GIVEN DATA ->
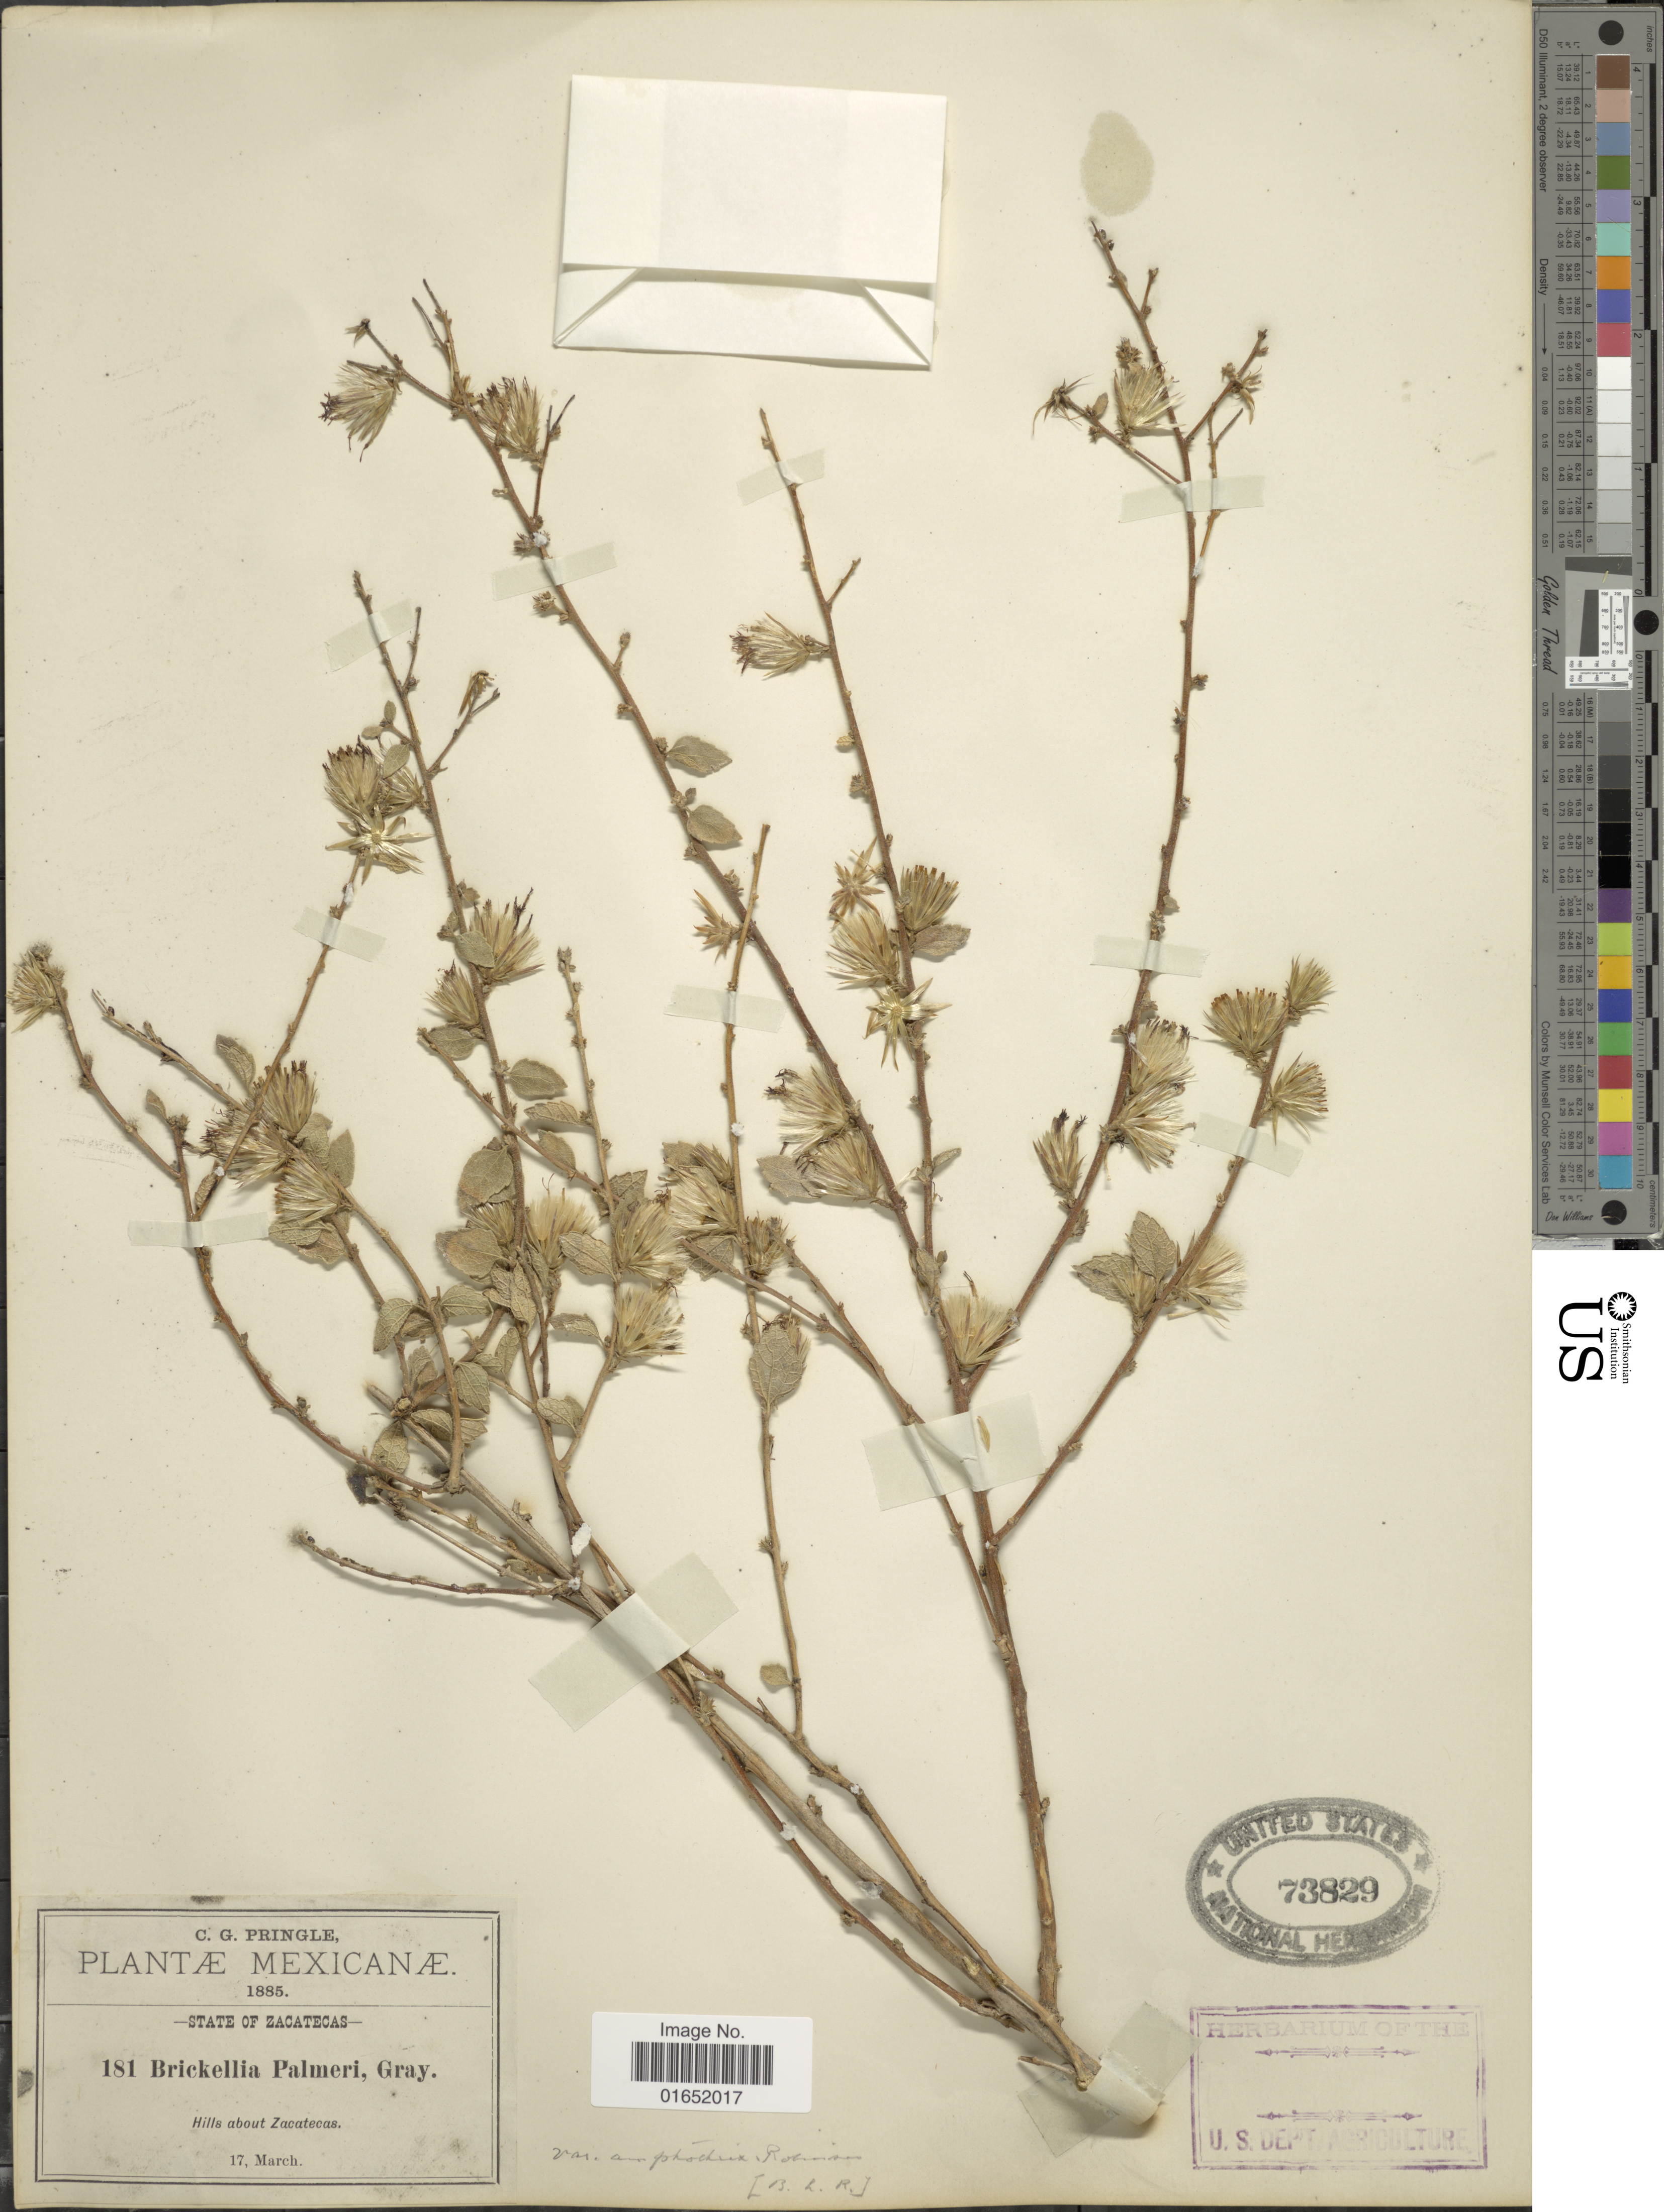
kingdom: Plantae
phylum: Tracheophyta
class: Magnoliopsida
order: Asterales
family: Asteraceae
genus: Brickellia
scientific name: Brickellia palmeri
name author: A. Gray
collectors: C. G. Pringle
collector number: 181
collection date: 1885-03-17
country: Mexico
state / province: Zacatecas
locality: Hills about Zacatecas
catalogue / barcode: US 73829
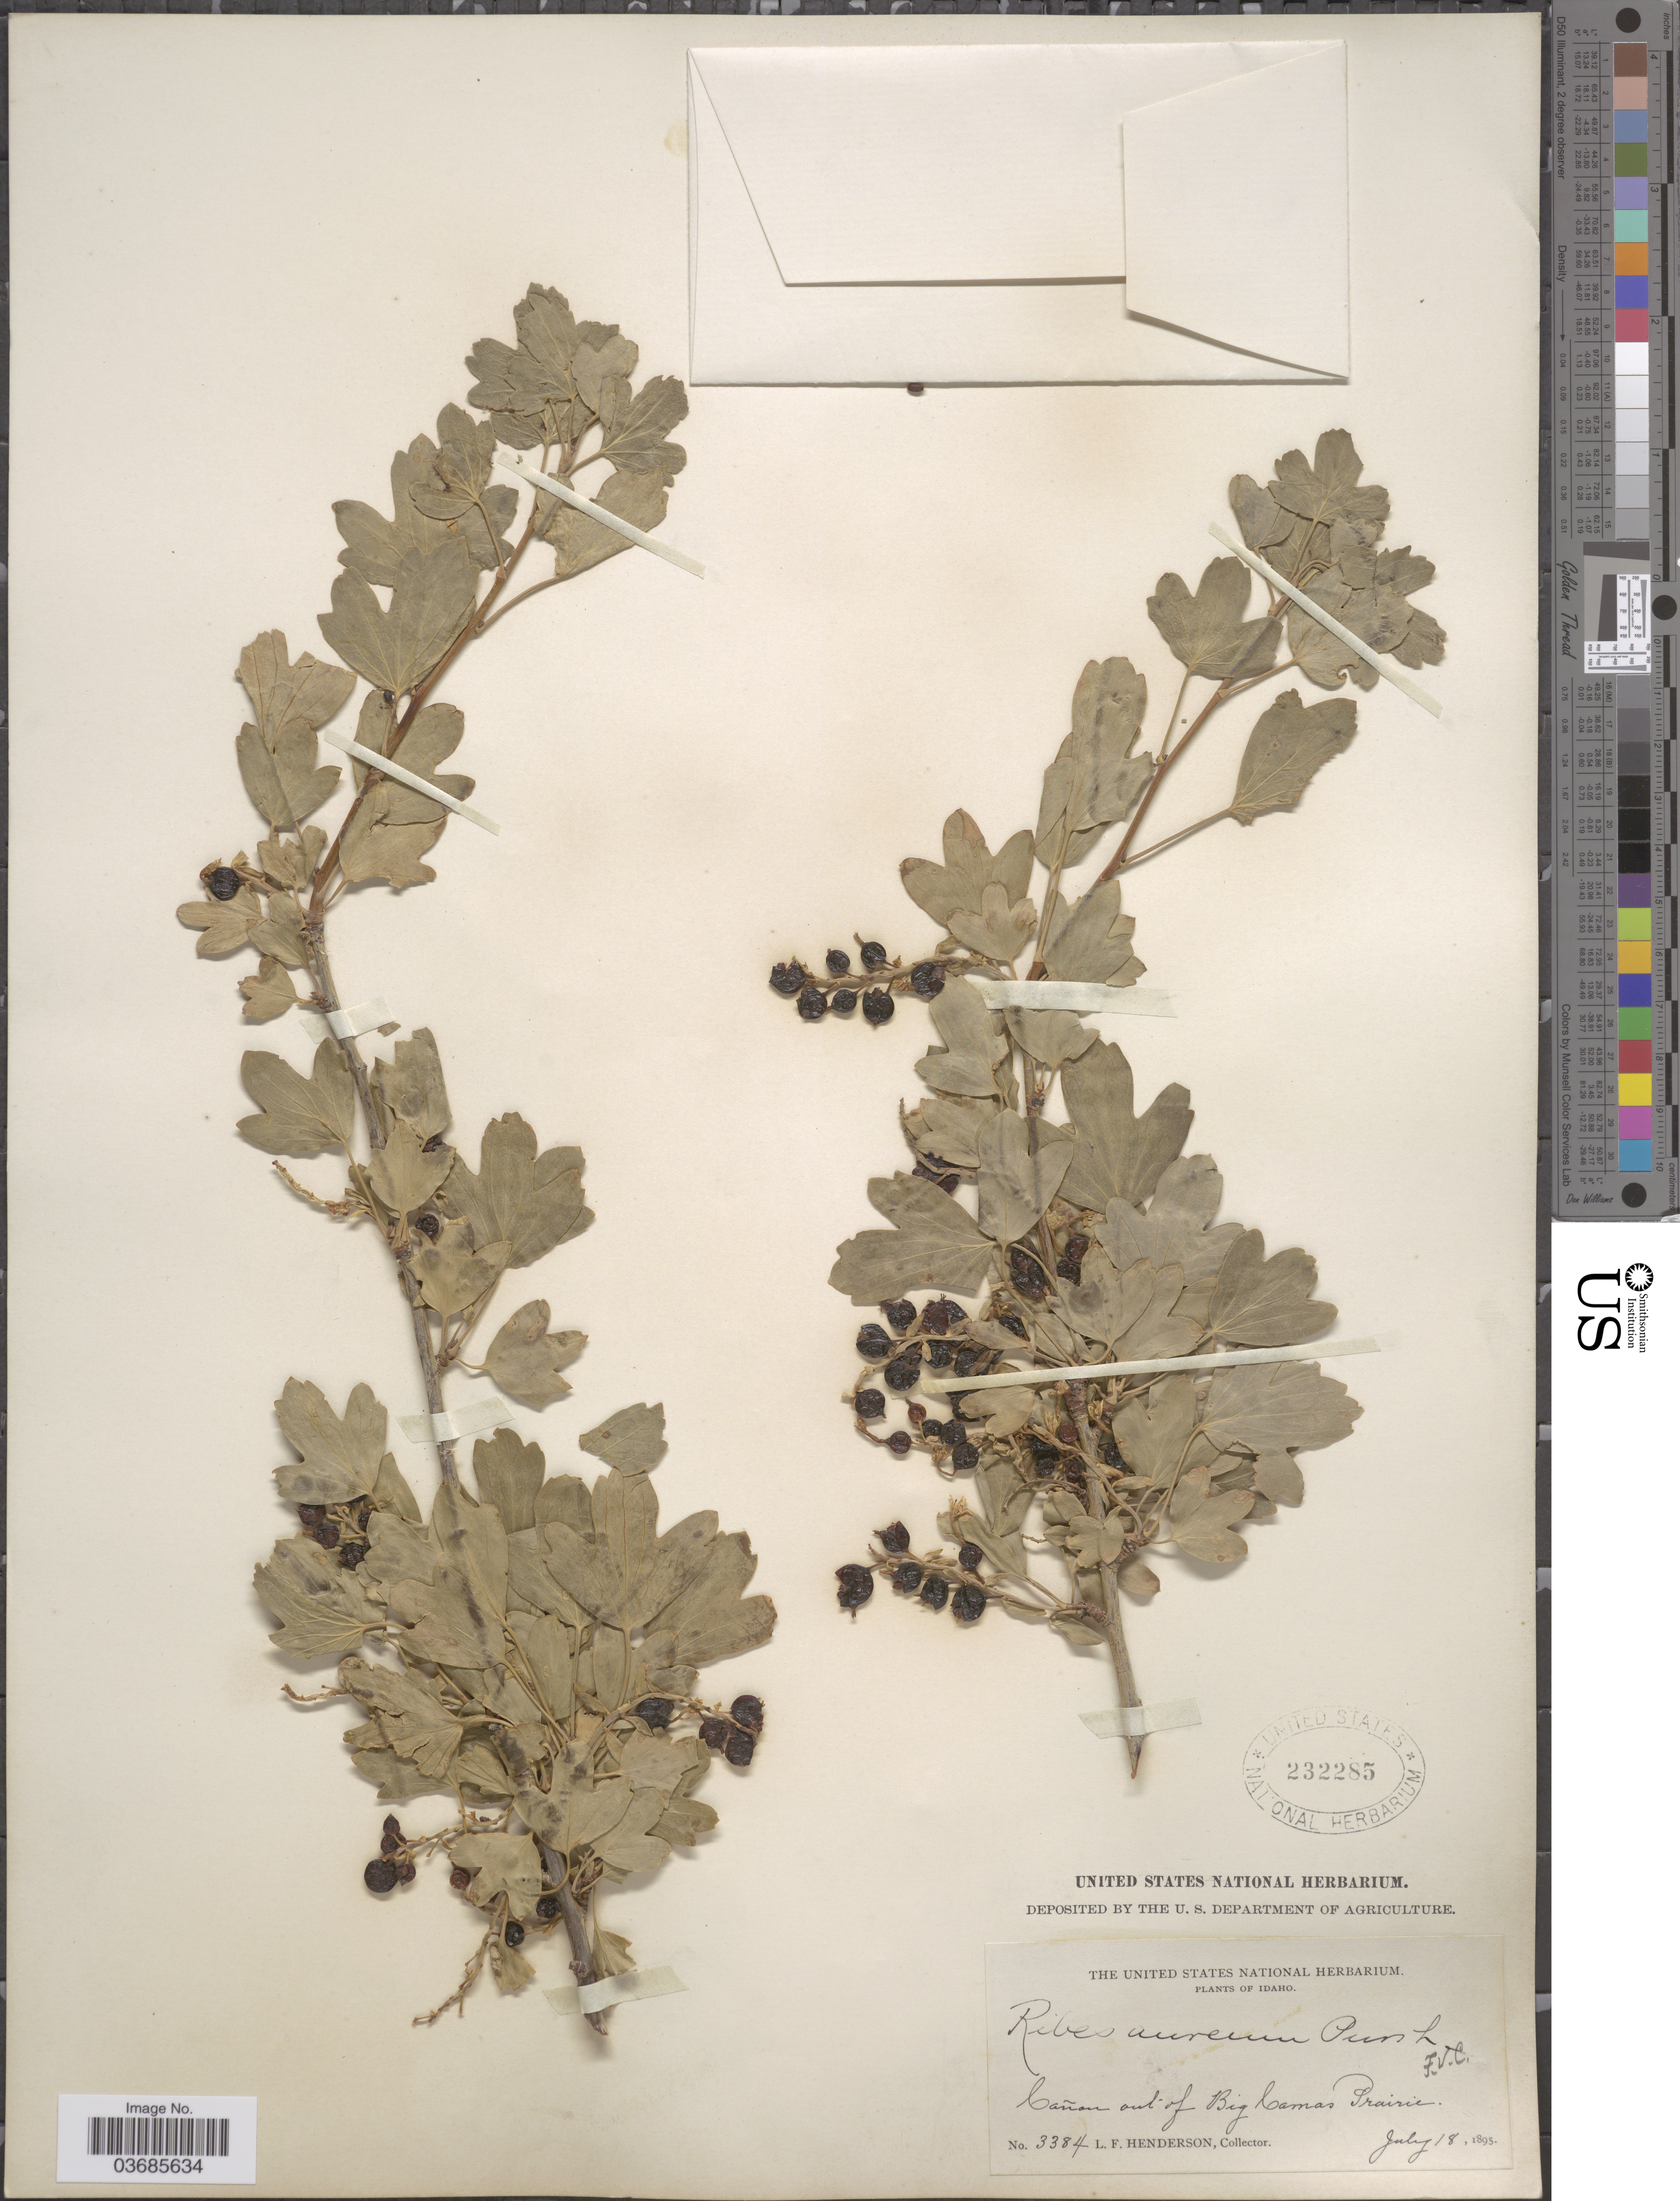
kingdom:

WHAT NEEDS TO BE DONE ->
Turn every line of the listing above into a numbered list, skipping blank lines and leaving out the pictures.

RESULT FOR THIS TASK ->
1. kingdom: Plantae
2. phylum: Tracheophyta
3. class: Magnoliopsida
4. order: Asterales
5. family: Asteraceae
6. genus: Brickellia
7. scientific name: Brickellia palmeri
8. name author: A. Gray
9. collectors: C. G. Pringle
10. collector number: 181
11. collection date: 1885-03-17
12. country: Mexico
13. state / province: Zacatecas
14. locality: Hills about Zacatecas
15. catalogue / barcode: US 73829
16. kingdom:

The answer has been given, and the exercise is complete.